Enfin, le roman 8/12 ans doit composer avec la concurrence croissante des ouvrages explicitement parascolaires. Lancée au printemps 2021, la série « Mes premiers romans » de la collection reine du parascolaire « Sami et Julie » témoigne de l'entremêlement des genres... quand ce ne sont pas les éditeurs jeunesse eux-mêmes qui empruntent les codes du parascolaire : chez Flammarion Jeunesse, les séries de romans « Je suis en », allant du CP au cours moyen, sont publiées au sein de « Castor Poche » et cumulent près de 5 millions d'exemplaires vendus depuis leur création. 
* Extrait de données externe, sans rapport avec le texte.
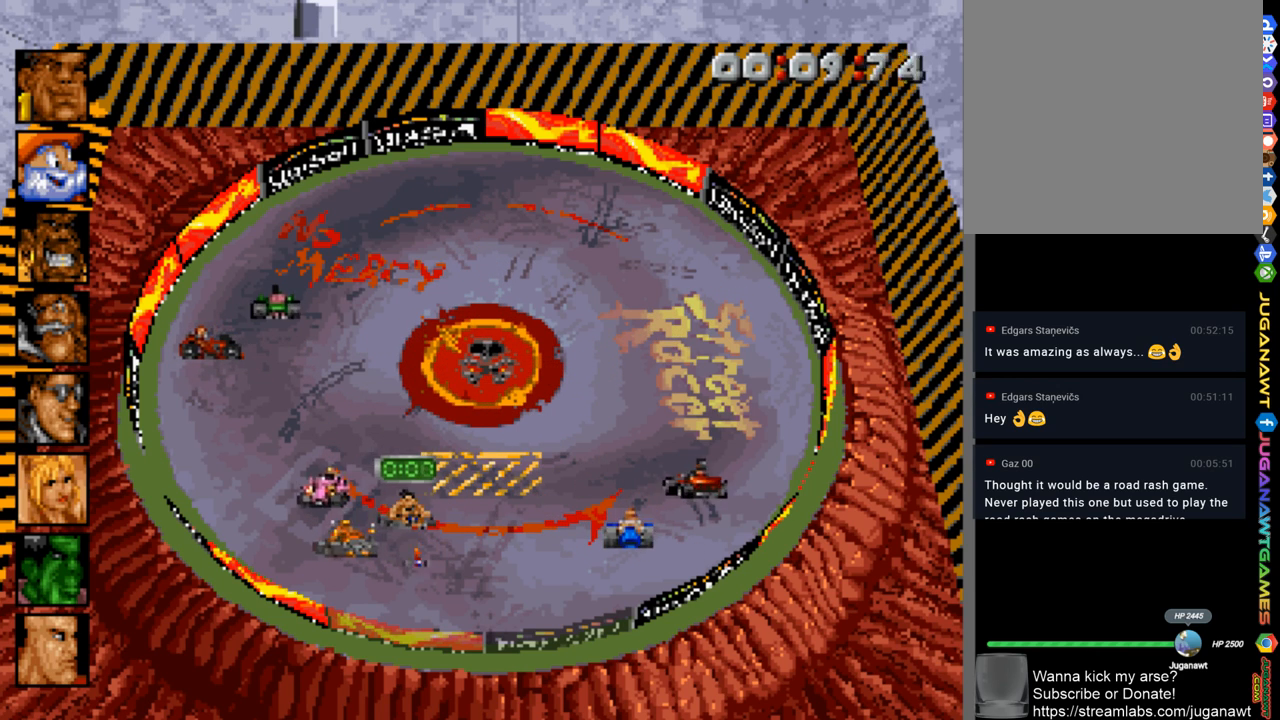
{"buttons": ["A", "DPAD_LEFT"], "left_stick": "center", "right_stick": "center", "events": []}
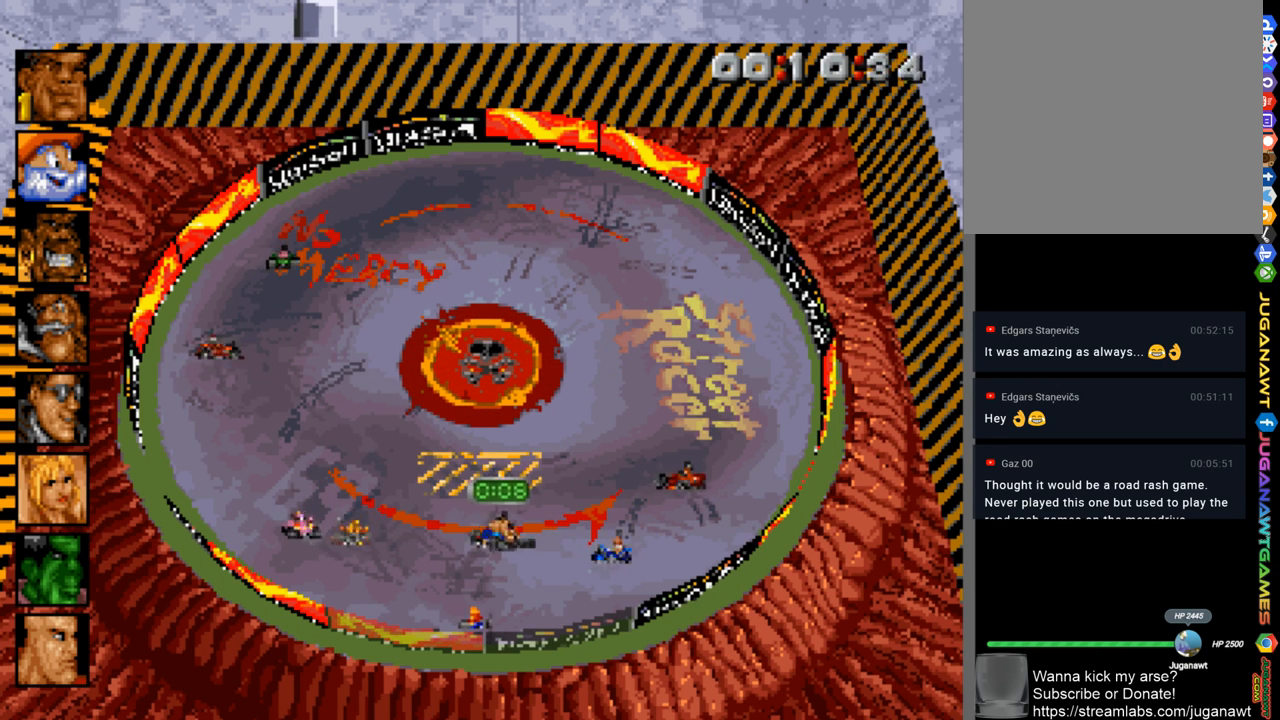
{"buttons": ["A", "DPAD_RIGHT"], "left_stick": "center", "right_stick": "center", "events": [[150, "DPAD_LEFT", "up"], [283, "DPAD_RIGHT", "down"]]}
TikTok, meilleur prescripteur

Imprévisible et incontrôlable, le réseau social TikTok crée la tendance en librairie au rayon des romans ados. Au Cultura de Gennevilliers, une demi-table est par exemple consacrée à Captive, de Sarah Rivens (Hachette Romans). Le titre, paru fin août, a bénéficié d'un buzz immédiat grâce au hashtag #Booktok. « Beaucoup d'ados le réclament parce qu'ils l'ont vu sur TikTok, confirme Yann Adingra, responsable de rayon. Nous avons été en rupture pendant deux semaines, le temps que l'éditeur adapte son tirage. » De la même manière chez Albin Michel Jeunesse, Ashes falling for the sky de Nine Gorman et Mathieu Guibé, paru en 2018, avait déjà vu ses ventes exploser en 2021. « Le livre a été repéré sur TikTok, son redémarrage a été une surprise pour nous », concède Marion Jablonski, la directrice, qui n'en développe pas moins une politique d'éditeur en lien avec le réseau social chinois. Le titre arbore désormais un bandeau « Le phénomène TikTok » et Albin Michel Jeunesse annonce pour janvier la parution de son préquel, Just wanna be your brother. Tous les éditeurs jeunesse surfent sur la tendance. Hachette Romans a été le premier éditeur à créer un compte TikTok (dès 2020) et a depuis été suivi par une trentaine d'autres. De son côté, TikTok s'est rapproché cet automne des groupes d'édition (Hachette Livre, Editis...) pour leur proposer un accompagnement des auteurs et en librairie.